How API-first banking helps B2B lenders automate their processes and scale
When lenders have better banking, businesses get better funding. The future of lending isn't just about making things more efficient for lenders—it's about making funding more accessible and useful for the businesses that need it.
Traditional B2B lending is slow and very manual, often requiring lenders to spend a lot of time reconciling accounts and wrangling spreadsheets. These manual processes and fragmented systems make it hard for lenders to scale and for businesses to get the funding that they need.
But that's changing. Modern lenders are embracing the use of API-first banking and as a result, getting access to real-time data and infrastructure to make lending faster, more accurate, and more efficient for everyone involved.
Automation replaces manual work
The old way of lending means spending hours on basic tasks like manually reconciling payments in collection accounts—pooled bank accounts for collecting payments from all borrowers. This needs to be done everyday in order to generate loan tapes (reports on your loan book and outstanding payments) for senior funders and credit providers, track ongoing performance, and stay on top of collections. It isn't just time-consuming—this impacts how much a lender can disperse quickly due to the heavy operational lift on the lender and their credit providers.
Griffin is helping to automate these core processes, letting lenders configure account structures that match their exact business model and payment flows. Lenders can programatically open and manage as many bank accounts as they need, including individual borrower accounts for collection and accounts for each funder to manage pay-outs and simplify reconciliation. Set-up of a Lenders desired account structures can be done in 6-8 weeks with automated onboarding and an API integration.
With Griffin's API, lenders have the ability to give real-time visibility into cash flows and repayments for funding partners (or their own balance sheet). They can even give their credit fund real-time read-only access to their ledger extracts and balances.
This level of visibility helps lenders to scale operations efficiently without proportionally increasing their back-office staff and frees up staff time for higher-value work like relationship building and customer acquisition.
Real-time data enables better decisions
Instead of working with outdated information, lenders get immediate visibility into their operations via Griffin’s API. Lenders can:
- monitor portfolio performance as it happens, not days or weeks later.
- make faster, more confident lending decisions based on current information.
- update risk assessments continuously using live data.
- report accurately at any point in time.
- easily spot trends and patterns that might affect lending decisions.
Most importantly, real-time visibility lets lenders respond quickly to changes—whether that's adjusting terms for a struggling borrower or expanding credit for a growing business.
Modern underwriting gets better banking support
Today's lenders have moved beyond basic credit checks. They assess borrowers using a rich mix of data and modern underwriting tools. This includes leveraging
- open banking data to see actual cash flow and financial health.

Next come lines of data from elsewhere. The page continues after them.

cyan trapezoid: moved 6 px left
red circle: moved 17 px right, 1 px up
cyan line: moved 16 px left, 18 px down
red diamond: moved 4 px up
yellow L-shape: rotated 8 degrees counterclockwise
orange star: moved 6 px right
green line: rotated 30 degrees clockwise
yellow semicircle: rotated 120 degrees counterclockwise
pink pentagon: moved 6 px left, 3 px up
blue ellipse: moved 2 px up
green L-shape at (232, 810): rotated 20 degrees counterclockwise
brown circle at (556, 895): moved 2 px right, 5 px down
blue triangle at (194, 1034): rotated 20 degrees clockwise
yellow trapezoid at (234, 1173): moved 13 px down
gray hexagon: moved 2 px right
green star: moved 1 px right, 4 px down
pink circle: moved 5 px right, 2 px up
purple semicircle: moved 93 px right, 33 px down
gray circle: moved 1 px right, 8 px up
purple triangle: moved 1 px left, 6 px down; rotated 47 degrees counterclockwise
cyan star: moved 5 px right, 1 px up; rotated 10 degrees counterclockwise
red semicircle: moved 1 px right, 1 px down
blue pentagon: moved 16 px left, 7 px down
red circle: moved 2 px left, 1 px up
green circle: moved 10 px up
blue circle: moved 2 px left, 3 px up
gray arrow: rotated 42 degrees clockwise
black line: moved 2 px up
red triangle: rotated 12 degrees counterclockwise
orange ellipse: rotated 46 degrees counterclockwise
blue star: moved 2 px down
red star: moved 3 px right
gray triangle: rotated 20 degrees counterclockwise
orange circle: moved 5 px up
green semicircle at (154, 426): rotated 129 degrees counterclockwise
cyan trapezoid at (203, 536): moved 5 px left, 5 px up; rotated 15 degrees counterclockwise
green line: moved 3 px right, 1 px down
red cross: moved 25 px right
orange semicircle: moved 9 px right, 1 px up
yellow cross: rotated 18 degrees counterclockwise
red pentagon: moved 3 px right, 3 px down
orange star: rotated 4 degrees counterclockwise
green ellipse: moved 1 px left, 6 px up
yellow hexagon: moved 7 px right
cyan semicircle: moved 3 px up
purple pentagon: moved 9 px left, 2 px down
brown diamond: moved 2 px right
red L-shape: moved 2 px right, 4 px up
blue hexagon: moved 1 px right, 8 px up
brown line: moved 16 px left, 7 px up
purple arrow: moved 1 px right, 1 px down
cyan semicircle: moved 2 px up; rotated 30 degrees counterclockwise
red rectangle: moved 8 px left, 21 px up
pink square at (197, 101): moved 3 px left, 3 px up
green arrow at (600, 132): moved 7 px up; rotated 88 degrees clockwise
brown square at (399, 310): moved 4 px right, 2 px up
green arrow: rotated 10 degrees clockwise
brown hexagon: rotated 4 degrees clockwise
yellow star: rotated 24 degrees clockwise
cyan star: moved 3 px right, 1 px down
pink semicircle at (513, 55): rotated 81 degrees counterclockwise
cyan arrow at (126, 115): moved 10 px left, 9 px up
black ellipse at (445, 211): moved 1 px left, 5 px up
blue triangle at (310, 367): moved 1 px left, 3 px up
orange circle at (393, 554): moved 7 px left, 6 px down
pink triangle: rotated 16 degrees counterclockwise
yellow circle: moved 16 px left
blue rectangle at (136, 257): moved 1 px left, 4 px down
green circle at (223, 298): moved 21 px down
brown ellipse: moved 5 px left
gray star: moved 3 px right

- marketing analytics software to predict business growth and customer acquisition.
- credit scoring that considers multiple risk factors from companies like Lending Metrics and Ezbob.
- credit policy monitoring software like Taktile.
- real-time transaction monitoring for ongoing performance assessment.
- embedded lending platforms like Liberis to manage operations.
These tools have transformed lending from days-long manual processes into quick, automated ones. But there's been a crucial missing piece: the right banking infrastructure.
At its core, lending relies on collecting repayments—something that can only happen through bank accounts. Traditional banks weren't built for this new world of automated lending. Their legacy systems and manual processes create bottlenecks that slow everything down.
This is where API-first banking makes the difference. When your bank's infrastructure is built for automation, it works seamlessly with modern lending tools. The result is faster, more efficient lending operations that scale as your business grows without the need to grow your back office.
API-first banking also creates an opportunity for the automated flow of this data between various tools, eliminating the manual work and errors that come with moving data between separate systems.
Better lending means better business
All this technology serves one purpose: helping businesses get the funding they need, when they need it. Modern lending powered by digital banks creates real benefits for borrowers:
- Quick decisions: loan decisions in minutes, not weeks
- Custom solutions: funding that matches your business model and cash flow
- Less hassle: reduced paperwork and no need for manual processes
- Faster funding: money in your account quickly, when you need it
- Better terms: credit terms based on your actual business performance
When lenders have better banking, businesses get better funding. The future of lending isn't just about making things more efficient for lenders—it's about making funding more accessible and useful for the businesses that need it.